Ishaan Khanna, CEO, Biobank & Diagnostics, Lifecell International, talks about ways to properly evaluate and screen the population for genetic disorders
The structure of India’s healthcare system is multifaceted, consisting of various types of providers practising in different systems of medicine and facilities, and within different ownership structures. Congenital and hereditary genetic diseases today possess a significant health burden in India and contributes to third most common cause of mortality in newborns in India.
Factors contributing to this high prevalence include consanguineous marriages, high birth rate, improved diagnostic facilities, and a lack of expertise in genetic counselling. Prenatal testing is the best strategy for reducing the burden of genetic disorders and congenital disabilities that cause significant postnatal functional impairment. However, there are still many genetic disorders that occur in families without any history of an affected child or individual. For the most common genetic disorder like Down syndrome, beta-thalassaemia and neural tube defects, sufficient data has been published to establish the need for population-based screening for these disorders in India.
An approximate of 21,400 children with Down syndrome, 9000 with beta- thalassaemia and 5200 with sickle cell disease are born in India every year.

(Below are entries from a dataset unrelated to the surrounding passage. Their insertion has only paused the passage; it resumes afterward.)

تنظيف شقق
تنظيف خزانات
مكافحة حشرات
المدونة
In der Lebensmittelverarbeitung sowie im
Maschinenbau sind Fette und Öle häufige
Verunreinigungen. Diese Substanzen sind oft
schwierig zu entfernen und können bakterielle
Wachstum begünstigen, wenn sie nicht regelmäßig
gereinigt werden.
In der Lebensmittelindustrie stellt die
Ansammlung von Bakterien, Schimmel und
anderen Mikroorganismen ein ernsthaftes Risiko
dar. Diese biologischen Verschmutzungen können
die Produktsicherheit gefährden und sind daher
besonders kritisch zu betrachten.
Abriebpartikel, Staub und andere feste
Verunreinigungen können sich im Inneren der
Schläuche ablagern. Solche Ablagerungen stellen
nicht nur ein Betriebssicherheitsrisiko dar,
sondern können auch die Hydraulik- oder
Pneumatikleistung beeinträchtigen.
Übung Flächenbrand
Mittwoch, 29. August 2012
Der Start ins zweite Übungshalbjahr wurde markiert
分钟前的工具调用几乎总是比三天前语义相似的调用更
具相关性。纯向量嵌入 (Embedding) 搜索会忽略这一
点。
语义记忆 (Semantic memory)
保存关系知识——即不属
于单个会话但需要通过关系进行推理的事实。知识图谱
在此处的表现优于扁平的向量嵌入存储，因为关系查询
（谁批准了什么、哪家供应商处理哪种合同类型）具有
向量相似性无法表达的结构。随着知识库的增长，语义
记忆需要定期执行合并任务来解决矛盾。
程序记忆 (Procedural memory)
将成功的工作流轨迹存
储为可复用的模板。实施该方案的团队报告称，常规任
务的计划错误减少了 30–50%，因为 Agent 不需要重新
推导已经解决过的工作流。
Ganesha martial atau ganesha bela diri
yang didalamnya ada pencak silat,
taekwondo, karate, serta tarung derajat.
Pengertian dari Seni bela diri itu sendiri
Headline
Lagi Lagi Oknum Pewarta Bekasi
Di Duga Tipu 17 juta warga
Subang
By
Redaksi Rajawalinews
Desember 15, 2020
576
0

From introduction aneuploidy screening has continued to grow and evolved since its inception in the 1980s. Initially, conventional Down syndrome screening took place in the second trimester using alpha-fetoprotein (AFP) only and would eventually expand to include total or free Beta human chorionic gonadotropin (hCG), unconjugated estriol and dimeric inhibin A (DIA). By the late 1990s, an alternative screen in the first trimester using ultrasound (e.g. nuchal translucency, nasal bone) and biochemical markers, free Beta hCG and pregnancy-associated plasma protein A (PAPP-A) was introduced. More recently, AFP, Inhibin and placental growth factor (PlGF) have been incorporated into the first trimester screen.
First Trimester Penta test- a new developed biochemical screening test that incorporates 5 analytes [PAPP-A + free hCGß + AFP + uE3 + Inhibin-A] to predict the genetic risk as well as pre-eclampsia significantly improves the detection of abnormalities whilst simultaneously lowering the number of false alarms raised.
Recently, a new screening technology using cell-free fetal DNA from maternal circulation has been introduced. This screening is characterised by high detection rates of ~ 99 per cent with low false positive rates but has an associated failure rate of 1–5 per cent. The failure rate coupled with the significant cost of the screen has hampered universal adoption of cell-free fetal DNA technology. NIPT has also become a highly preferred technique by doctors who consider it to be a safer, faster, reliable, less tedious.
Traditional prenatal screening and diagnosis methods still dominate large part of the Indian market with Amniocentesis, and Chorionic Villi Sampling .However, both these techniques, being invasive pose some risk to the developing foetus — which is why many conceiving mothers do not prefer these methods. The diagnostic market which has been dominated by conventional cytogenetic technique like Karyotyping and FISH has also seen rapid evolution with introduction of chromosomal microarray analysis -a molecular cytogenetic technique to visualise chromosomes at a very high resolution and QF-PCR a rapid diagnostic tool for common aneuploidies. In prenatal samples, cytogenetic microarray is considered an option even in foetuses with normal USG evaluation.
This technique helps in primary prevention of numerous well-delineated sporadic microdeletion/duplication syndromes. CMA has made its place in all invasive prenatal diagnosis and is here to stay and replace traditional karyotyping.
The other common genetic disorders in Indian ethnicity are Beta-Thalassemia, Sickle Cell Anaemia, Spinal Muscular Atrophy and Haemophilia A. Today multiple private labs offer carrier screening to couples planning for pregnancies testing common genetic disorders. The carriers are usually healthy people, but when both parents are carriers of a mutation in the same gene, the risk of having an affected child is high.
Currently, there is no provision for evaluation and screening population for genetic disorders, and no national public health programme is functional for carrier or newborn screening for genetic disorders. Multidisciplinary approach including government, policy makers, regulatory committees, clinicians, genetic counsellors and by private labs can help long way in helping families chose the right test in right time for efficient diagnosis and management.